_To do_. Your copy should match the records exactly, except that no pictures appear in it.

⟨

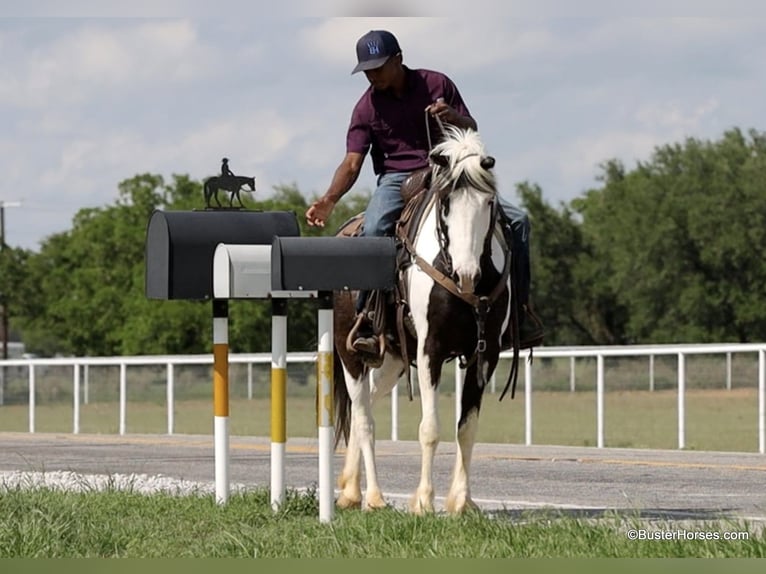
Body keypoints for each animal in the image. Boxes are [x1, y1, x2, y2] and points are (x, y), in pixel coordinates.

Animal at [332, 126, 519, 514]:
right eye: (445, 202)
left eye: (489, 203)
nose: (466, 274)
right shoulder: (430, 349)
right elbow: (430, 429)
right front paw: (423, 502)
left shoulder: (486, 353)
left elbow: (467, 427)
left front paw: (462, 502)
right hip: (349, 352)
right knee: (364, 418)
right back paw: (373, 497)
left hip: (391, 360)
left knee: (364, 408)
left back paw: (350, 491)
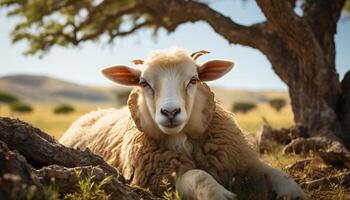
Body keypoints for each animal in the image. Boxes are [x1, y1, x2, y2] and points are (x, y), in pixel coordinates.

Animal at [60, 47, 306, 199]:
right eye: (143, 83)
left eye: (194, 80)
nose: (170, 112)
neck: (181, 138)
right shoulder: (164, 179)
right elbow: (197, 175)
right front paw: (218, 194)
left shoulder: (242, 161)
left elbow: (277, 174)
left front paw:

⟩

_Result of this task_.
Body keypoints for each animal in the image. Boxes are [x1, y1, x2, y2] and points are (x, y), in pixel coordinates.

Animal at [332, 126, 519, 514]:
right eye: (445, 202)
left eye: (489, 203)
nose: (466, 274)
right shoulder: (430, 349)
right elbow: (430, 429)
right front paw: (423, 502)
left shoulder: (486, 353)
left elbow: (467, 427)
left front paw: (462, 502)
right hip: (349, 352)
right knee: (364, 418)
right back paw: (373, 497)
left hip: (391, 360)
left knee: (364, 408)
left back paw: (350, 491)
Body keypoints for each animal in the image. Boxes are [x1, y1, x2, y2] and points are (x, y), in pixel coordinates.

Animal at [60, 47, 306, 199]:
right eye: (143, 83)
left eye: (194, 80)
nose: (170, 112)
neck: (181, 138)
right shoulder: (164, 179)
right elbow: (197, 175)
right front paw: (218, 194)
left shoulder: (242, 161)
left elbow: (277, 174)
left front paw:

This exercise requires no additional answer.